Rhyme schemes are not used in a lot of your poems; how do you think this affects the way a poem is read or understood?

I'm not comfortable with end rhymes. I have a bias (fair or unfair) away from rhyming structures, unless they are French/imperfect rhyme schemes. When I see formal poems where the end rhymes are not pure, I tend to like them better. Most rhymes (in written poetry, as opposed to spoken word or poems meant for recitation) seem forced to me. There is an artifice to purposeful rhyming in written poetry that bothers me.

Interestingly, the rhymes in rap music and performance poetry don't bother me at all--I like their cleverness. It's an aspect of their showmanship that I don't think about as a poet on the page. That is, I write to be read before I write to be heard. I do readings, and I read well, but I'll never be a performance poet. I like things in black and white on a page. That's just my style. That doesn't mean there shouldn't be music, but for me, the music is in the metre and the word choices, not in end rhyme.

That being said, I do like to employ internal rhymes, depending upon the poem. I prefer sensory writing and natural rhythms to rhyme, except for the internal rhymes. I'm not much for symmetry or neatness, in that sense. My back yard is a woods--a crazy melange of trees and plants and underbrush. I like that chaos, I trust it. It's the same with my poems. I don't want to write words that are forced and unnatural.


How much of your poems are fact and how much fiction?

Good question. A lot of my poems are what I call "other people's stories." I write to capture what other people are unable to convey for themselves. I guess that's the journalist in me (I studied journalism at Columbia/Chicago in the late 80s). How does that relate to fiction? When you write about someone else's "stuff," you are bringing your own "stuff" to that interpretation. Inevitably, what results is a fiction, a hybrid of experience, part of it real, part of it imagined or relayed second-hand.

Now, the details in my poetry are mostly arrived at through first-hand experiences. I don't make them up. So you could say that my poems interweave both fact and fiction. Fiction accounts for the storytelling aspect, the factuality resides in the details.


What inspires you to write about the things you do?

I like the little things in life, the moments that most people are too "busy" to appreciate. Fine, let me do the appreciating, I'll get a poem out of it and then someone else can also enjoy the same moment, if vicariously, through my words. Me, I like field experience, I want to live my own life firsthand. It's a lost art form.

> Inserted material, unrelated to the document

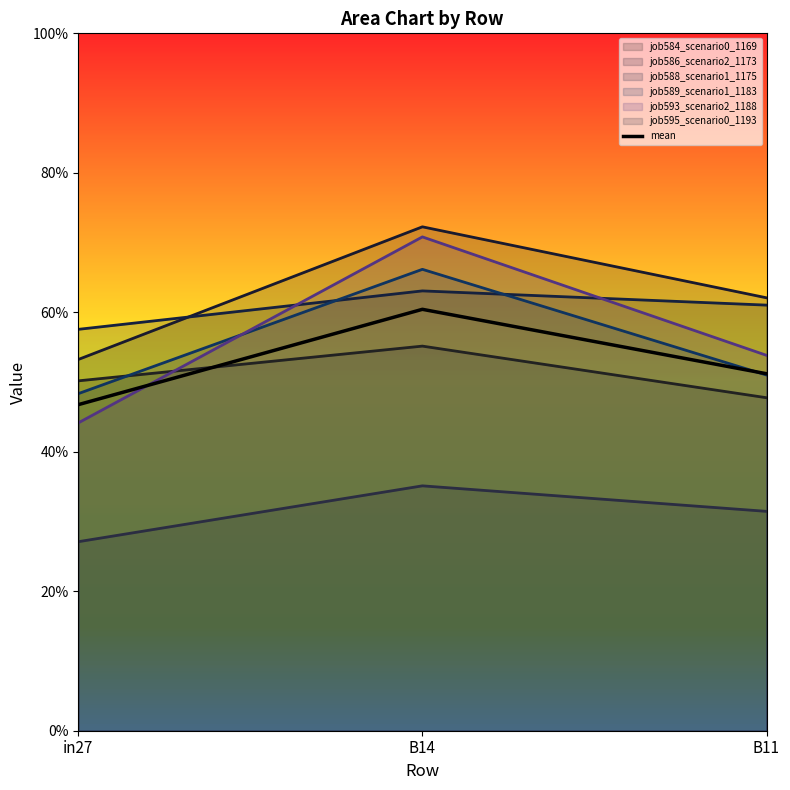

Is it true that the value at in27 is 0.5?

True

A lot of imagery is used in your poems; why did you choose these images, and how did you develop them?

I have to chuckle. My first drafts are always overwritten, the images pile onto one another like they are part of a giant compost pile. I let time, incubation and the pitchfork of revision turn them enough times, and the ones that persist after everything else has rotted away are the ones that last. So really, for me, the question is, how do you un-choose your images? I do that by letting attrition take its course. All the other images, they can appear again, elsewhere, so all is not lost.


The appearances of some of the poems look like poems, but when read they sound like a story. How did you choose the forms you used, and why did you choose them?

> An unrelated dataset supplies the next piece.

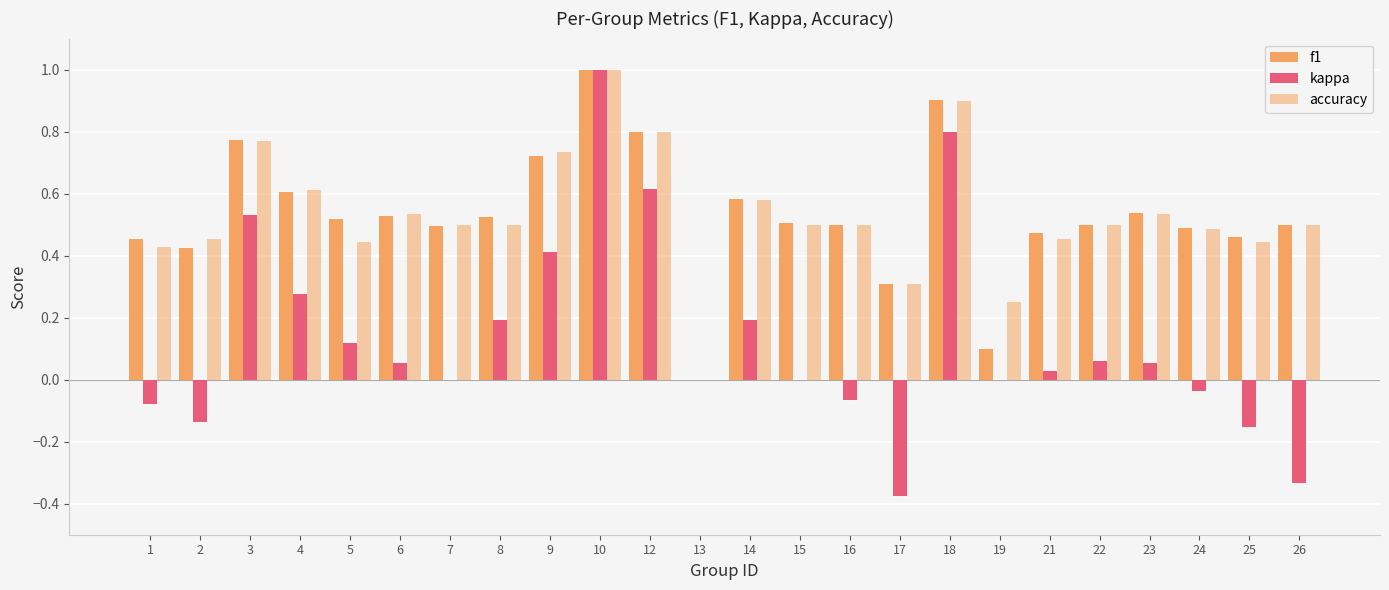

Does the chart contain stacked bars?

No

I was a fiction writer first (starting at age 4) and a journalist second (starting at age 12 or so?), there is little chance that I will ever write a poem that doesn't have its own narrative. Interestingly, people who read my fiction have said that it reads like poetry!

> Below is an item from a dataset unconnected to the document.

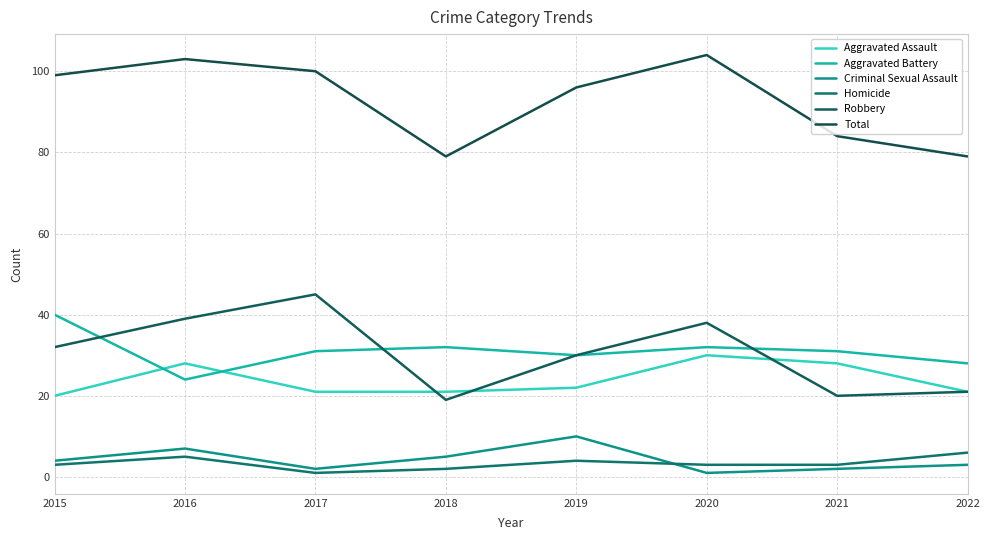

True or false: Total and Robbery cross at least once.

False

Of relation to this subject: Last weekend I was a featured reader at a local series, and I chose to read a mixture of poems and very short prose (under 300 words, but not prose poems). To me, and to the others, they sounded very different, back to back. Naturally, they look different, but to hear myself reading them out loud, there *were* distinctions.

As for choosing forms, I don't do this very well. I write first and choose form later, after the words are on the page. If I was forced to make a decision as important as form before I ever wrote something, I would never write anything. I find that notion restricting to creativity. I prefer to let the form emerge organically, then work it into shape and see where it goes.